I've seen more uses of Ptr than "Pointer".

724

The name VScale brings up an association with "The runtime value of VScale", and this is not a pointer to it, so I think a name more in keeping with the codebase would be something like VecPtr.

733

Inconsistent use of auto (Value* was used above, which I think the coding guide would prefer).

734

You've named getOperand(0) and getOperand(2) here, I think for consistency/completeness you may as well name the final operand, even though it's only used once.
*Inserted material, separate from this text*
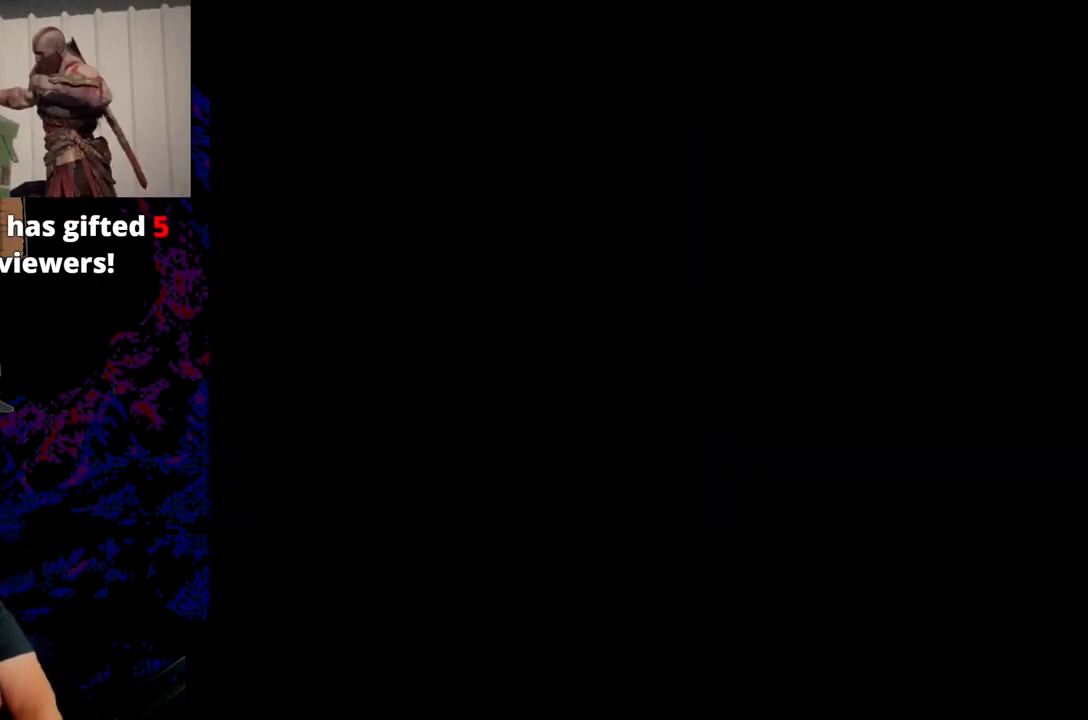
{"buttons": ["B", "Y", "DPAD_RIGHT"], "events": []}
MattDevereau added inline comments.Nov 9 2021, 9:32 AM
llvm/lib/Target/AArch64/AArch64TargetTransformInfo.cpp
718

Using the match you suggested and always calling instCombineSVEMaskedLD1 would end up instCombining and erasing aarch64.sve.convert.from.svbool, predicates I think? Is this ok?

paulwalker-arm added inline comments.Nov 9 2021, 9:46 AM
llvm/lib/Target/AArch64/AArch64TargetTransformInfo.cpp
707–709

I also just noticed you're not specifying the Passthru parameter for CreateMaskedLoad. This is very important because the ld1 intrinsics are defined to zero the inactive lanes and so you need to pass in an explicit zero vector here. You'll see similar in instCombineLD1GatherIndex.

718

I don't understand your reasoning here.

aarch64.sve.convert.from.svbool is just an intrinsic that produces a predicate. If that is the predicate operand to the ld1 then it should end up being the mask operand of the masked_load.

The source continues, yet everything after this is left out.